I typically work with large XML files, and generally do word counts via grep to confirm certain statistics.

For example, I want to make sure I have at least five instances of widget in a single xml file via:

cat test.xml | grep -ic widget

Additionally, I just like to be able to log the line that widget appears on, ie:

cat test.xml | grep -i widget > ~/log.txt

However, the key information I really need is the block of XML code that widget appears in. An example file may look like:

<test> blah blah
  blah blah blah
  widget
  blah blah blah
</test>

<formula>
  blah
  <details> 
    widget
  </details>
</formula>

I am trying to get the following output from the sample text above, ie:

<test>widget</test>

<formula>widget</formula>

Effectively, I'm trying to get a single line with the highest level of markup tags that apply to a block of XML text/code that is surrounding the arbitrary string, widget.

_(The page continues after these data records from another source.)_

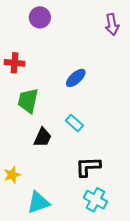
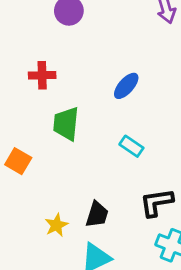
black trapezoid: (43, 137) -> (97, 214), moved

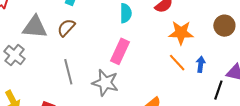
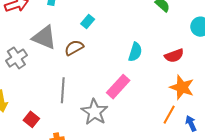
orange line: (177, 63) -> (169, 115), turned 54
blue arrow: (201, 64) -> (191, 123), turned -49

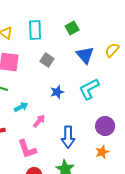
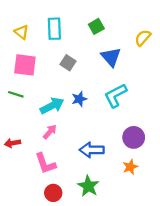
yellow semicircle: (112, 50) -> (143, 38), moved
cyan arrow: (21, 107) -> (52, 106), moved, size x1.5
pink arrow: (39, 121) -> (50, 132), moved
blue arrow: (68, 137) -> (92, 150), turned 90

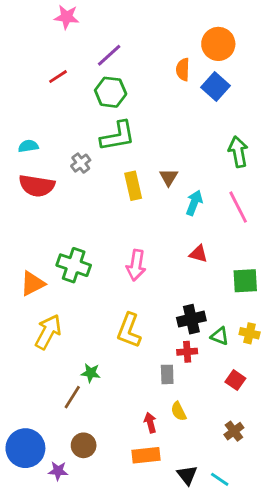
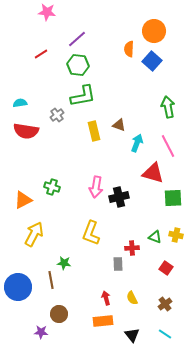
brown triangle: (169, 177) -> (119, 125), turned -40
red triangle: (198, 254) -> (153, 173), moved, size x1.6
green cross: (74, 265) -> (52, 187), size x0.7
black cross: (191, 319) -> (119, 197), moved
brown line: (72, 397) -> (51, 280), turned -42
yellow semicircle: (179, 411) -> (132, 298), moved
blue circle: (25, 448) -> (18, 287), moved
cyan line: (220, 479) -> (165, 334), moved

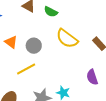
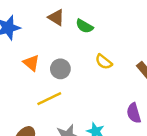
yellow semicircle: (67, 39) -> (104, 62), size x0.6

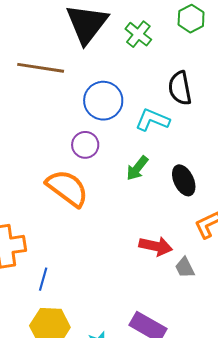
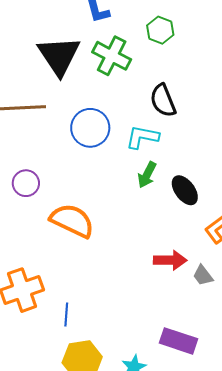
green cross: (138, 34) -> (112, 56), size x1.4
purple circle: (85, 145) -> (26, 183), moved
green arrow: (137, 168) -> (147, 175), moved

Does anyone have any suggestions for implementing this via a command-line one liner?

Thank you.

Cloud
  • 18,753
  • 15
  • 79
  • 153
  • 1
    Take a look at [this post](http://stackoverflow.com/questions/2222150/extraction-of-data-from-a-simple-xml-file). Perhaps you get some idea. – mtk Jul 20 '12 at 23:19

4 Answers4

3

A non-elegant way using both sed and awk:

sed -ne '/[Ww][Ii][Dd][Gg][Ee][Tt]/,/^<\// {//p}' file.txt | awk 'NR%2==1 { sub(/^[ \t]+/, ""); search = $0 } NR%2==0 { end = $0; sub(/^<\//, "<"); printf "%s%s%s\n", $0, search, end }'

Results:

<test>widget</test>
<formula>widget</formula>

Explanation:

## The sed pipe:

sed -ne '/[Ww][Ii][Dd][Gg][Ee][Tt]/,/^<\// {//p}'
## This finds the widget pattern, ignoring case, then finds the last, 
## highest level markup tag (these must match the start of the line)
## Ultimately, this prints two lines for each pattern match

## Now the awk pipe:

NR%2==1 { sub(/^[ \t]+/, ""); search = $0 }
## This takes the first line (the widget pattern) and removes leading
## whitespace, saving the pattern in 'search'

NR%2==0 { end = $0; sub(/^<\//, "<"); printf "%s%s%s\n", $0, search, end }
## This finds the next line (which is even), and stores the markup tag in 'end'
## We then remove the slash from this tag and print it, the widget pattern, and
## the saved markup tag

HTH

Steve
  • 51,466
  • 13
  • 89
  • 103
2
 sed -nr '/^(<[^>]*>).*/{s//\1/;h};/widget/{g;p}' test.xml

prints

<test>
<formula>

Sed only one-liner would be more complex if printed the exact format you want.

EDIT:
You could use /widget/I instead of /widget/ for case-insensitive matches of widget in gnu sed, otherwise use [Ww] for every letter as in the other answer.

nshy
  • 1,074
  • 8
  • 13
2

This might work for you (GUN sed):

sed '/^<[^/]/!d;:a;/^<\([^>]*>\).*<\/\1/!{$!N;ba};/^<\([^>]*>\).*\(widget\).*<\/\1/s//<\1\2<\/\1/p;d' file
potong
  • 55,640
  • 6
  • 51
  • 83
1

Needs gawk to have regexp in RS

BEGIN {
    # make a stream of words
    RS="(\n| )"
}

# match </tag>
/<\// {
    s--
    next
}

# match <tag>
/</ {
    if (!s) {
    tag=substr($0, 2)
    }
    s++
}

$0=="widget" {
    print "<" tag $0 "</" tag
}
slitvinov
  • 5,693
  • 20
  • 31